▶ **Try it**: Return only the number of lines in the data below where the word "size" appears.

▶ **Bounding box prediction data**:
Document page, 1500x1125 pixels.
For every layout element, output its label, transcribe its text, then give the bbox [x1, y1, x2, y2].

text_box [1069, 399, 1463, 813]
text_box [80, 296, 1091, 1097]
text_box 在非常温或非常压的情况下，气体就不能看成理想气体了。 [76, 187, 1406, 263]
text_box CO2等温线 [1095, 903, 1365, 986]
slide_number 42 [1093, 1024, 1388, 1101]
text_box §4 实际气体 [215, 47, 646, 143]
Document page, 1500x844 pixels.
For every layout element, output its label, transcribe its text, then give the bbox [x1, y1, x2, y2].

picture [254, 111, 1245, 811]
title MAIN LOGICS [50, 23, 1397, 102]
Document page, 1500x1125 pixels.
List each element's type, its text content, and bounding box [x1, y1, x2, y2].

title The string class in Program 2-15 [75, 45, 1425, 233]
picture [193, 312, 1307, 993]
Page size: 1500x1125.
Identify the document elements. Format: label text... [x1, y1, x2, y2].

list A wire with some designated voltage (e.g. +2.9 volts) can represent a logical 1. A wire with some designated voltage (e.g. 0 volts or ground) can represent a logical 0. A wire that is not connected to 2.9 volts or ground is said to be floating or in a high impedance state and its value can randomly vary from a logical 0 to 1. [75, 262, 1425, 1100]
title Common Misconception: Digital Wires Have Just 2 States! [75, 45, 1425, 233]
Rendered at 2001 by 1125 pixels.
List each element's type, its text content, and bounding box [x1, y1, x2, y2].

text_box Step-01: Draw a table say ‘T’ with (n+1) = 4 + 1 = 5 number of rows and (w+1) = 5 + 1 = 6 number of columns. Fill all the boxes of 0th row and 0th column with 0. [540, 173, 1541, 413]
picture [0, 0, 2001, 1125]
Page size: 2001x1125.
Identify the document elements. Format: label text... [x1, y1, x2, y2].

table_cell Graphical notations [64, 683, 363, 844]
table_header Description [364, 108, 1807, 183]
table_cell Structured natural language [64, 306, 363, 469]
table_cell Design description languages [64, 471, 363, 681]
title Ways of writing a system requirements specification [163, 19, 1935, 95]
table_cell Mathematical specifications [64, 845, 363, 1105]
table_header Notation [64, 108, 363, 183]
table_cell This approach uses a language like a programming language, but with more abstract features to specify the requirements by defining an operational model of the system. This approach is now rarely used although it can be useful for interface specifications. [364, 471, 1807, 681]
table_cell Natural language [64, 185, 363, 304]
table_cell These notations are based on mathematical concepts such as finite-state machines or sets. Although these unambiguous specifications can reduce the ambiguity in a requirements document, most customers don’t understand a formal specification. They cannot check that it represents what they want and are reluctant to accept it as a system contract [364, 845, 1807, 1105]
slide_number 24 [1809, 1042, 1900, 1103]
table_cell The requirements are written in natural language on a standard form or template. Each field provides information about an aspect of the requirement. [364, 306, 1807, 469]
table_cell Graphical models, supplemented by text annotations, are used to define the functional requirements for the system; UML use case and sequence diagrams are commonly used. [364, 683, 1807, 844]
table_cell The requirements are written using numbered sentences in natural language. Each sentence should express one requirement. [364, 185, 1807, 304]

▶ **Final answer**: 2